Stored data:
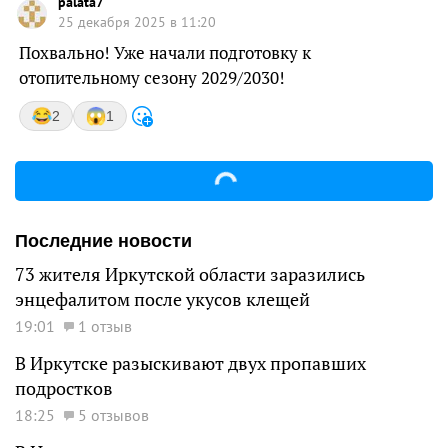
palata7
25 декабря 2025 в 11:20
Похвально! Уже начали подготовку к
отопительному сезону 2029/2030!
2
1
Последние новости
73 жителя Иркутской области заразились
энцефалитом после укусов клещей
19:01
1 отзыв
В Иркутске разыскивают двух пропавших
подростков
18:25
5 отзывов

Task details:
All entries need repeating exactly, but without the pictures.

Written response:
palata7
25 декабря 2025 в 11:20
Похвально! Уже начали подготовку к
отопительному сезону 2029/2030!
2
1
Последние новости
73 жителя Иркутской области заразились
энцефалитом после укусов клещей
19:01
1 отзыв
В Иркутске разыскивают двух пропавших
подростков
18:25
5 отзывов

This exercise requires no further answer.